In order to reduce the number of processes that get opened, we should modify the interface for IHTTPAgentBinaryServerRegistrar slightly. Currently, its reserve_download() method accepts an AgentBinaryTransform, which is a callable. By default, use_agent_binary() is passed. This function is essentially a NOP. Instead, the interface for reserve_download() should accept (and default to) None for the agent_binary_transform parameter. If agent_binary_transform is None, then no manager process needs to be started.

Tasks

• [ ] Implement the fix as shown above in the #Solution section of this comment.

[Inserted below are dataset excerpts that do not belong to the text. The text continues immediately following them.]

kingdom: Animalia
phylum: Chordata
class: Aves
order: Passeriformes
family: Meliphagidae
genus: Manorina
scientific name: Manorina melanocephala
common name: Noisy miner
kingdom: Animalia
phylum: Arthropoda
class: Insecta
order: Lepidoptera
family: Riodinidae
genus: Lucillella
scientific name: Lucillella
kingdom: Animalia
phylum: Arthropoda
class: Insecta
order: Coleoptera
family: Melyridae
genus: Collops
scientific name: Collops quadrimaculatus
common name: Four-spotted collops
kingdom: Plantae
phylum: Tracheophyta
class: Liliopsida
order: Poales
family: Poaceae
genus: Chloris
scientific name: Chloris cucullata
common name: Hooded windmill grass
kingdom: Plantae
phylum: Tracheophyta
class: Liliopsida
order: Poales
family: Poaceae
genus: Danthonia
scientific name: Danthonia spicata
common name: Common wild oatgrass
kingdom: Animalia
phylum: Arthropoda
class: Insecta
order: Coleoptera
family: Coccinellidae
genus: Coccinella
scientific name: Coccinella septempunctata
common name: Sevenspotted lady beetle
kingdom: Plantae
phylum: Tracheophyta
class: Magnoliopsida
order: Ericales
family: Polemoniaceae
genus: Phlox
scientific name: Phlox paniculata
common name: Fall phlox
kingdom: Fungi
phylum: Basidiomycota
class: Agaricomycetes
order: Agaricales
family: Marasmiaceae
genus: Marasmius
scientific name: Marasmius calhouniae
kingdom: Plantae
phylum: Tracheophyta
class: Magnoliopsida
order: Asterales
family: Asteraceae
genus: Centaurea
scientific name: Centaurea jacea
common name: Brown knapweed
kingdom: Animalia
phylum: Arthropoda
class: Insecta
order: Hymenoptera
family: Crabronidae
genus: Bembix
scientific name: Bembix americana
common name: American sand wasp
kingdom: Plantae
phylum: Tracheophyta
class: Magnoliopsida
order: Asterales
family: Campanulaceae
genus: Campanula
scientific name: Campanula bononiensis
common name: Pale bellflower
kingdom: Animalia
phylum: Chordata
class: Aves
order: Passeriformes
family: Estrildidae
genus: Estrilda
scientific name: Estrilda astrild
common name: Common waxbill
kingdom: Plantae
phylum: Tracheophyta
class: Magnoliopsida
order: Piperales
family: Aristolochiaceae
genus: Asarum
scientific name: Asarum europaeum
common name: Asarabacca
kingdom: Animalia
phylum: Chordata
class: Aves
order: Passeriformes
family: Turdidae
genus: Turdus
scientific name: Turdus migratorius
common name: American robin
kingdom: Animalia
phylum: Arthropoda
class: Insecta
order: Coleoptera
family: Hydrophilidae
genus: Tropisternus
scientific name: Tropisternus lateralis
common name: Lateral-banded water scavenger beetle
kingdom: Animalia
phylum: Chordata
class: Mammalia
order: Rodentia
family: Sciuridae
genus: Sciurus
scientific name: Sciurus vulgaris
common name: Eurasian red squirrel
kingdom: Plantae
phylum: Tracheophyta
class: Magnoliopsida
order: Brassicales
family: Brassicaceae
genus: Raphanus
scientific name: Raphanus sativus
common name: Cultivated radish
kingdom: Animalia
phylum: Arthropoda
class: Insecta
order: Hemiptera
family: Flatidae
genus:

Validate that it solves the original problem.
• [ ] Validate that the sync manager processes get properly cleaned up when the plugin exits.
• [ ] Modify the IHTTPAgentBinaryServerRegistrar and any implementations in accordance with the ##Analysis section of this comment.

[mssalvatore]

The proposed solution didn't solve all of the issues. Rather than invest more time into this, we decided to solve this a different way. A callable that manipulates the binary is probably more heavy-handed than necessary. The majority of use cases can be covered by using a template instead of a callback.